Data for review:
################

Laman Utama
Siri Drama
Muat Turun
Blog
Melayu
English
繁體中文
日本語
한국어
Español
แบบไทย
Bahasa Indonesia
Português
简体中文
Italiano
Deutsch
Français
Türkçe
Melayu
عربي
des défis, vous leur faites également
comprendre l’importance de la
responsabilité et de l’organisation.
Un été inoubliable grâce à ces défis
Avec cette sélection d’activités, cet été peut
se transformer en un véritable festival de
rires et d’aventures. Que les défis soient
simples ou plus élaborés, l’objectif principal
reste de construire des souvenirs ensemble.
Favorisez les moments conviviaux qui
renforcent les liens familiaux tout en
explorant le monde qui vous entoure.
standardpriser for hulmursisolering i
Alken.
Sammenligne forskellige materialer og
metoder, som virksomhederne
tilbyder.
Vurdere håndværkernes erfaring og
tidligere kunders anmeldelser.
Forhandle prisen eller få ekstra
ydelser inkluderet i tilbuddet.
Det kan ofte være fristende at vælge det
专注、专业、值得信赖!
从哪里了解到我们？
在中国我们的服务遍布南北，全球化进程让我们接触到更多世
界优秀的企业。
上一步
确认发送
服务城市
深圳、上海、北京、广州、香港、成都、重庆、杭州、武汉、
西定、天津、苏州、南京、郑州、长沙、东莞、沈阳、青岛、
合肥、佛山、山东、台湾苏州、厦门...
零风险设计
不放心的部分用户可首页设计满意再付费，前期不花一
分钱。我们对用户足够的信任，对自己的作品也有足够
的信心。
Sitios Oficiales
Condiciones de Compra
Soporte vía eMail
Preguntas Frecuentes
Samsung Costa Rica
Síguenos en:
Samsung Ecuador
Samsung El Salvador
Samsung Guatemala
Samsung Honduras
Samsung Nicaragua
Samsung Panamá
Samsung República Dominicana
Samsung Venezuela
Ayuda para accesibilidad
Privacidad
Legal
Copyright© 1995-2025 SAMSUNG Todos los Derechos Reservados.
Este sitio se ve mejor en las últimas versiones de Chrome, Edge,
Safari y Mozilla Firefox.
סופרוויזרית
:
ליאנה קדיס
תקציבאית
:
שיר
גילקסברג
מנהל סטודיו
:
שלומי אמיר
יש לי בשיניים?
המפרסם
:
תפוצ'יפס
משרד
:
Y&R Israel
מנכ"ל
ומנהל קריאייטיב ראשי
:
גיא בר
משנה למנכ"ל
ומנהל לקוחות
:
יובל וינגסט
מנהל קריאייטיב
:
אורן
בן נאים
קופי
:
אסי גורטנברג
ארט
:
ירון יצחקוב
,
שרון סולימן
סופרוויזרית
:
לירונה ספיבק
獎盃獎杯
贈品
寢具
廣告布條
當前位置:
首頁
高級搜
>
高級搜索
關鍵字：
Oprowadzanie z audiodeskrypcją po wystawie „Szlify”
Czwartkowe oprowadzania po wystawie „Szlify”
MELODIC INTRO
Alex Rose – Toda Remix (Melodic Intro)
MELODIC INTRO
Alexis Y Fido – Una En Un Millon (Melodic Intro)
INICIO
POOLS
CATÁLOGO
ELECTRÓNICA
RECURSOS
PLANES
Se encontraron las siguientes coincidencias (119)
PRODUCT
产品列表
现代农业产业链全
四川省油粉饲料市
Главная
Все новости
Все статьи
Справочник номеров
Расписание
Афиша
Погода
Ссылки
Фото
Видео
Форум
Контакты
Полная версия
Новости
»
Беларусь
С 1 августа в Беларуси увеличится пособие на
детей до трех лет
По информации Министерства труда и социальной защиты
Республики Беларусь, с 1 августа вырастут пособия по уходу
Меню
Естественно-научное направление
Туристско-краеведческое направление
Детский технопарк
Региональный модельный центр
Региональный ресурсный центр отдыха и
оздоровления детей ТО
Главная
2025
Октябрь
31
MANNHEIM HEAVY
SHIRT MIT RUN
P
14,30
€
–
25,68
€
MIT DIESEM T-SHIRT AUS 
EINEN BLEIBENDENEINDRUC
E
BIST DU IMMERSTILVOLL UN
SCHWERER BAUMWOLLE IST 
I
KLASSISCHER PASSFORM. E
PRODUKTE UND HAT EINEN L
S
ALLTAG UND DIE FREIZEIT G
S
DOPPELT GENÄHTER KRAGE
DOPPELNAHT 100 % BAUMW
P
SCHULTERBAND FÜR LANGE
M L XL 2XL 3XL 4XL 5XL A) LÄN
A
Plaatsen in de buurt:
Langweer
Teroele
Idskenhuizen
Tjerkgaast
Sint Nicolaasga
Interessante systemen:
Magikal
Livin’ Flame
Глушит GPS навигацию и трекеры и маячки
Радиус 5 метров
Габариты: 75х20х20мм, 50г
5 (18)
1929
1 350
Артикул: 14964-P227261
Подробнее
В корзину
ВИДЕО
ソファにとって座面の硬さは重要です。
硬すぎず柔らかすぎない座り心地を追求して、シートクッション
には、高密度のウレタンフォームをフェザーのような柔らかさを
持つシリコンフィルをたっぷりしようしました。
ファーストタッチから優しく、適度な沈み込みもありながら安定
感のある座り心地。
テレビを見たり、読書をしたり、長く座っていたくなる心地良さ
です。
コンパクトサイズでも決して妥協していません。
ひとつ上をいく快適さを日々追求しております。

################

Your instructions:
If a line in the records above holds the string "Региональный", copy it.

The completed task:
Региональный модельный центр
Региональный ресурсный центр отдыха и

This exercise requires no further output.